═══ Extracted entries ═══

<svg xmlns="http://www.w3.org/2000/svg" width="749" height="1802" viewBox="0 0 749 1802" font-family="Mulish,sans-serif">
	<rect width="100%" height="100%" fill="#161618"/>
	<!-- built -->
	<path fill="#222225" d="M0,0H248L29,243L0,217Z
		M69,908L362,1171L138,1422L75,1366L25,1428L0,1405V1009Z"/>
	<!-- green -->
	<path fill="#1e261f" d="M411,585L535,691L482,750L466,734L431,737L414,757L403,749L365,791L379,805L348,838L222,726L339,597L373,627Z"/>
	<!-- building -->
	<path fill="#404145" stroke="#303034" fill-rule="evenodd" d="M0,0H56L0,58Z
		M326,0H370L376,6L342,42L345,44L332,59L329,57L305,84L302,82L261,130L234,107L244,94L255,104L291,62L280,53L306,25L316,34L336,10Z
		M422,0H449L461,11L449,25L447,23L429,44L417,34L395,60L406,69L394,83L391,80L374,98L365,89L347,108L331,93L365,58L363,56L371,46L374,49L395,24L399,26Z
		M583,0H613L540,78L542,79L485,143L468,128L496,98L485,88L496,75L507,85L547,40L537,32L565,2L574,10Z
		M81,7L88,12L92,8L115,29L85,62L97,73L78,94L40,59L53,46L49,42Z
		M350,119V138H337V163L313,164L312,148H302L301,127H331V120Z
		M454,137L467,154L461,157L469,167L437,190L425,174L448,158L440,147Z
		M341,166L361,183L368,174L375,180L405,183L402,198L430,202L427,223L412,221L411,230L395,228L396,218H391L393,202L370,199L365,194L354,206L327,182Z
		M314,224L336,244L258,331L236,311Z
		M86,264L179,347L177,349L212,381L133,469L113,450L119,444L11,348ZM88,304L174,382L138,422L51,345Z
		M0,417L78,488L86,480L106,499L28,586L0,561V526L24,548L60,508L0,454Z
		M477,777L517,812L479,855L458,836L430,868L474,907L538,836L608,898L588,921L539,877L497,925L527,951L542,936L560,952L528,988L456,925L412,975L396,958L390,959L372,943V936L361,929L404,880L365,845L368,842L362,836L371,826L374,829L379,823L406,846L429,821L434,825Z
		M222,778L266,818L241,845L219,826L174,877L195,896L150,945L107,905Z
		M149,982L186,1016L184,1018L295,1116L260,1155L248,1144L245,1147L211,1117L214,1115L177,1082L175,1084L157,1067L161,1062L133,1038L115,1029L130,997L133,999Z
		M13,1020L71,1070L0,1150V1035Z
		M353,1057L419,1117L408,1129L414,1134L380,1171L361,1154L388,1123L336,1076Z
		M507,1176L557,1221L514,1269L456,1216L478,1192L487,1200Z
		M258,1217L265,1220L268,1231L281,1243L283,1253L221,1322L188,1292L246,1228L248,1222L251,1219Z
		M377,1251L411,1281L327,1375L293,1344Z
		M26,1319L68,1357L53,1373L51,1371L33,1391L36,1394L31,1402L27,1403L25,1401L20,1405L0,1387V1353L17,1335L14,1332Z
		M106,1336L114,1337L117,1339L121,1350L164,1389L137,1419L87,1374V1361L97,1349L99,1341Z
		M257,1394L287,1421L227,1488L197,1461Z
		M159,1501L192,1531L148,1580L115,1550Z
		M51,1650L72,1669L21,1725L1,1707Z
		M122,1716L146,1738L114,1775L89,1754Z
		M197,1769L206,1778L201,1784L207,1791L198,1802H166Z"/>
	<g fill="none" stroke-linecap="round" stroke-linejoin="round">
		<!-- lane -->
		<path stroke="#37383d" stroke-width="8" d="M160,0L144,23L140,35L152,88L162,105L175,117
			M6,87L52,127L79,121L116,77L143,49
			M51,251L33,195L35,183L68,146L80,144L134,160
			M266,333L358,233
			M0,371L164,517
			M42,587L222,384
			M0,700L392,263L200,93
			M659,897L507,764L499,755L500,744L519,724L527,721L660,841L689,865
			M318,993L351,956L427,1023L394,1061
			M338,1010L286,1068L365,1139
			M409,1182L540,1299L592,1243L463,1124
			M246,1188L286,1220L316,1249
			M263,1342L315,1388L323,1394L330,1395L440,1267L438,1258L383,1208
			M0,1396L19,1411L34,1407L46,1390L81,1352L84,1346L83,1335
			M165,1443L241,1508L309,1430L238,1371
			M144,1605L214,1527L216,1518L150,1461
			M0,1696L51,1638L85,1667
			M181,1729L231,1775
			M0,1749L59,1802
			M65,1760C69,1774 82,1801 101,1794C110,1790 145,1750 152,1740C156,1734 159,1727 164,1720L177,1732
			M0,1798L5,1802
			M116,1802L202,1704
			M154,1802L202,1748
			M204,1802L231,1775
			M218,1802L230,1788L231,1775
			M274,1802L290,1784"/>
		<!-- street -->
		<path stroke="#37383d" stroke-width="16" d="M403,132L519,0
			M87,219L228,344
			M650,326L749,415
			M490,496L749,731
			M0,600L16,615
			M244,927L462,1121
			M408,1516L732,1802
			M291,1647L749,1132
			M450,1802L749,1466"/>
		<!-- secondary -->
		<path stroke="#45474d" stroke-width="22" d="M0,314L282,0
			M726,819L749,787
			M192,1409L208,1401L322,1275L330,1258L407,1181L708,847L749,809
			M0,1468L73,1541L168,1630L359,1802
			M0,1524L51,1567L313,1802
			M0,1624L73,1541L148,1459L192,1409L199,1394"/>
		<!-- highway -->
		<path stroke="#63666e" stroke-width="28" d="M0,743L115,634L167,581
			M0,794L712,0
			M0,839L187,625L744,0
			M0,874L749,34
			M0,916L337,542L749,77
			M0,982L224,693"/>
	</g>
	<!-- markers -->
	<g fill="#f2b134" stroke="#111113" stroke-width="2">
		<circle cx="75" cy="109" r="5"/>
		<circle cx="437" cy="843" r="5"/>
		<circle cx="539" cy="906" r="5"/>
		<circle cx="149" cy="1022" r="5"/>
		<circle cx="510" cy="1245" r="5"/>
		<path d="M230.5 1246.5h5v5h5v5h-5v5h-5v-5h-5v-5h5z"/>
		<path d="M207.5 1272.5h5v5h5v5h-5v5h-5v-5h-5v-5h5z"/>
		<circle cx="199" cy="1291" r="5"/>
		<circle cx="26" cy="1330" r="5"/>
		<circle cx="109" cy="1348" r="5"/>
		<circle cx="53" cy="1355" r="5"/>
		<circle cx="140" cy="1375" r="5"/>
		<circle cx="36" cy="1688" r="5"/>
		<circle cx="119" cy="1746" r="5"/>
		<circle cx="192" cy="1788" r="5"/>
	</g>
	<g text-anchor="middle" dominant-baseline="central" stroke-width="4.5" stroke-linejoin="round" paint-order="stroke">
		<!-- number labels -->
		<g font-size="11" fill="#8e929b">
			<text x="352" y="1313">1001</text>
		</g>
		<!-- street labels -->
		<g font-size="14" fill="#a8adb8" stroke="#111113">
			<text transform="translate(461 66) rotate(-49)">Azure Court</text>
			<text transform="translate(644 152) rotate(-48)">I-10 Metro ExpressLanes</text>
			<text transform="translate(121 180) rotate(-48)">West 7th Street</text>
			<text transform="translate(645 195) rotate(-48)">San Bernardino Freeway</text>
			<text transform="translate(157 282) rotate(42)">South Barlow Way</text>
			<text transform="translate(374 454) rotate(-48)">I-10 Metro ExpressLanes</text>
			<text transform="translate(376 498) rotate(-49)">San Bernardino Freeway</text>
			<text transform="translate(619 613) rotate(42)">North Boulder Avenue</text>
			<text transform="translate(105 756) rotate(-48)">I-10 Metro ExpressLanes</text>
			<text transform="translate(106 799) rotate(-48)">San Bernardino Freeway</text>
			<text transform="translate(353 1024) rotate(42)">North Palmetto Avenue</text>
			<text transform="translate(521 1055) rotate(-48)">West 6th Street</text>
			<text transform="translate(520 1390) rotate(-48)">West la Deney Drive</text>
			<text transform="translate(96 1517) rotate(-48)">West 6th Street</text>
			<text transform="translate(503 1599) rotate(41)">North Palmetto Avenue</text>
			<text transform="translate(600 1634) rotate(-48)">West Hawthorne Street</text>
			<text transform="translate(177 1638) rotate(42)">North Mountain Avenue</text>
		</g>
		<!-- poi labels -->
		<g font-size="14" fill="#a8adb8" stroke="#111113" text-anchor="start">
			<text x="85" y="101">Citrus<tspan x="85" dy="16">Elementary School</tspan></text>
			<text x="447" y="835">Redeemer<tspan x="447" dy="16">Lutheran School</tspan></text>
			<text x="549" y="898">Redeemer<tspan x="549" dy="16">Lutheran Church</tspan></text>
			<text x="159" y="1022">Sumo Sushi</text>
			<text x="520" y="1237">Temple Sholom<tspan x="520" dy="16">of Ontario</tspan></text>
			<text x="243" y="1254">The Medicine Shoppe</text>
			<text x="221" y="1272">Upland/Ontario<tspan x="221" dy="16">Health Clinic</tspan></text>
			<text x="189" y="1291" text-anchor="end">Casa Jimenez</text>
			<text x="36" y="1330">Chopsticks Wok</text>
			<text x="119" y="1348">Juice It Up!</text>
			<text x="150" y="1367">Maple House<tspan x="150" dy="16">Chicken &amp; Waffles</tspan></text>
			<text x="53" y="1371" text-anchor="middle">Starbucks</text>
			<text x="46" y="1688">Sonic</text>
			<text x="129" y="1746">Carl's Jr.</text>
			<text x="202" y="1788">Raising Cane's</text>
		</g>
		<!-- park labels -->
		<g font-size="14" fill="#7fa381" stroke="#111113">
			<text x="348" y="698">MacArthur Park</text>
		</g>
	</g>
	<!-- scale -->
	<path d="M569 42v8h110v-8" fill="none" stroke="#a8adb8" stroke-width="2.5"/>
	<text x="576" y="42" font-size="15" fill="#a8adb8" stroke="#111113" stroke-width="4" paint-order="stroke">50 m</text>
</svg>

═══

Check each line of the records above for the word "none", then give the number of lines that have it, with no other words.

Answer to this task:
2